-- Opening Marker --

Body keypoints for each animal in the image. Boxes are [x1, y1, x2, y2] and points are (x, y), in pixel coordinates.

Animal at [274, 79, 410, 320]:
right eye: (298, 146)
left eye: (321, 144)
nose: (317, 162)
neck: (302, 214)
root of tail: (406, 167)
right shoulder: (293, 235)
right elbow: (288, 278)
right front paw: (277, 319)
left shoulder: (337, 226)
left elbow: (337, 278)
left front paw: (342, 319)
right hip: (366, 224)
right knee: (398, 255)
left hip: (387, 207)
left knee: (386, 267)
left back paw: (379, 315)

-- Closing Marker --
-- Opening Marker --

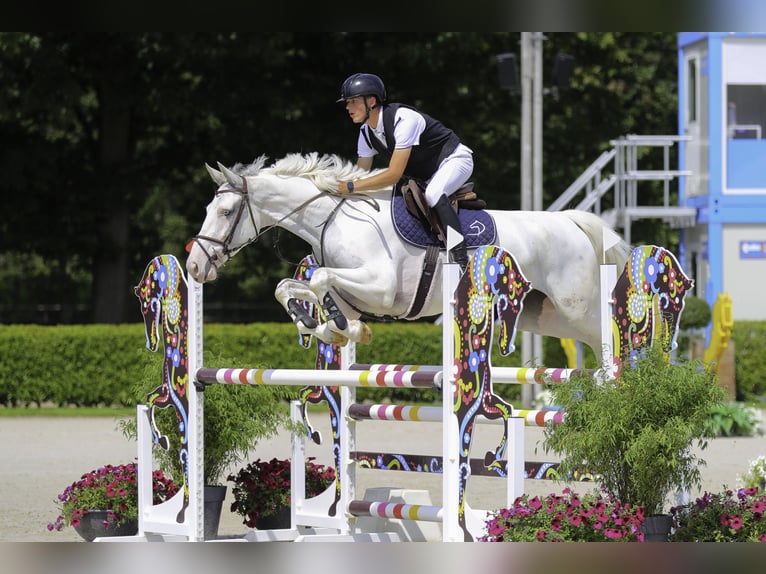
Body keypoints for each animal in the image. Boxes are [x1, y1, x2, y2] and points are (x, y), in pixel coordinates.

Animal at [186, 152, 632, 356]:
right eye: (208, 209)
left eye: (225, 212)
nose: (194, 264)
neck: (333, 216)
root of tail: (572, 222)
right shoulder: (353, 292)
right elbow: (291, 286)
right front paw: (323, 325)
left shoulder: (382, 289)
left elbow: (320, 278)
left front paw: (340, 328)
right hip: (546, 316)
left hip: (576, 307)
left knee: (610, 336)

-- Closing Marker --
-- Opening Marker --

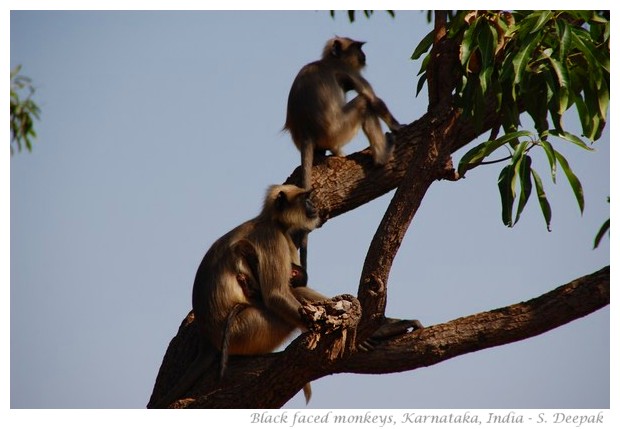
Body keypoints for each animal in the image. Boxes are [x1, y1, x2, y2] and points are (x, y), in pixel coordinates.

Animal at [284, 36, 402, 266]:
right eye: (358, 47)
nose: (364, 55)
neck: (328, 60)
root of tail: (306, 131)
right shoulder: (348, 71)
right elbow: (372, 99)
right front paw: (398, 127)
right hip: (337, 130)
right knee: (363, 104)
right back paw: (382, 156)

-- Closing Marker --

→ What to do
Filter the entries and keep only the lines holding "knee".

→ Reply
right knee: (398, 255)
left knee: (386, 267)
left knee: (610, 336)
right knee: (363, 104)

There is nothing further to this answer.